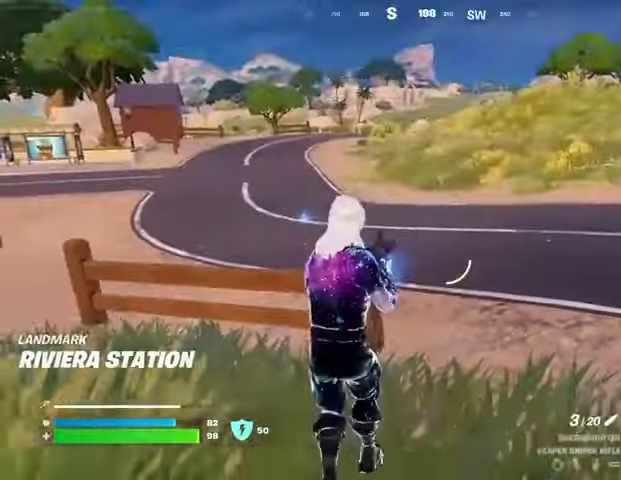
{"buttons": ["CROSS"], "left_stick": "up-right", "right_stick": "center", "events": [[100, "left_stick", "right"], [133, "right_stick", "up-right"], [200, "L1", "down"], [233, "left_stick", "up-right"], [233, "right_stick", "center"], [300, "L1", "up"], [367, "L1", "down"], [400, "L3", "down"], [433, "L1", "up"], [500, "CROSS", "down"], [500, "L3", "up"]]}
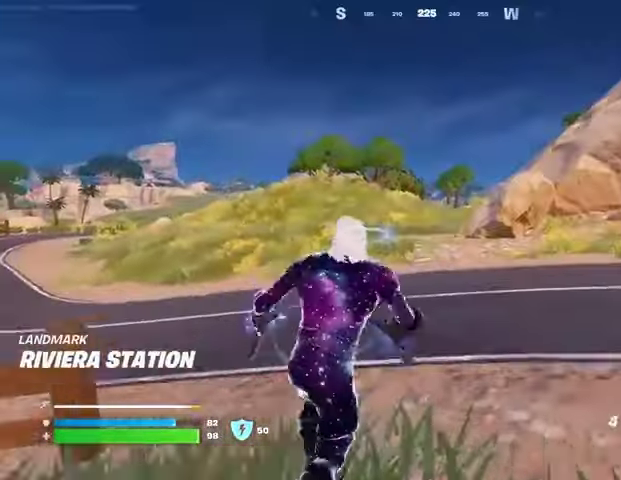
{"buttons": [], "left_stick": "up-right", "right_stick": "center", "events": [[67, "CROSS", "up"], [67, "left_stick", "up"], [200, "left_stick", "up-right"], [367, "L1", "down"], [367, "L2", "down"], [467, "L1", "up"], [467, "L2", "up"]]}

==

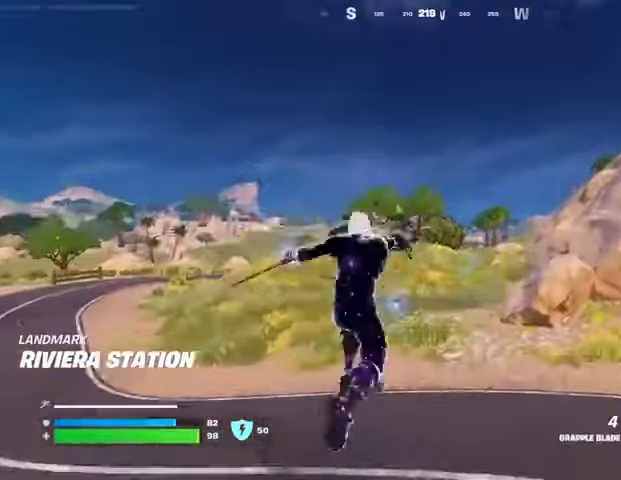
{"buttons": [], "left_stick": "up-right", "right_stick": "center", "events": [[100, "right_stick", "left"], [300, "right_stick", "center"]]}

▶ **What you need to do**
In the records above, locate every line with the string "down" and copy it.

▶ **Output for this exercise**
{"buttons": ["CROSS"], "left_stick": "up-right", "right_stick": "center", "events": [[100, "left_stick", "right"], [133, "right_stick", "up-right"], [200, "L1", "down"], [233, "left_stick", "up-right"], [233, "right_stick", "center"], [300, "L1", "up"], [367, "L1", "down"], [400, "L3", "down"], [433, "L1", "up"], [500, "CROSS", "down"], [500, "L3", "up"]]}
{"buttons": [], "left_stick": "up-right", "right_stick": "center", "events": [[67, "CROSS", "up"], [67, "left_stick", "up"], [200, "left_stick", "up-right"], [367, "L1", "down"], [367, "L2", "down"], [467, "L1", "up"], [467, "L2", "up"]]}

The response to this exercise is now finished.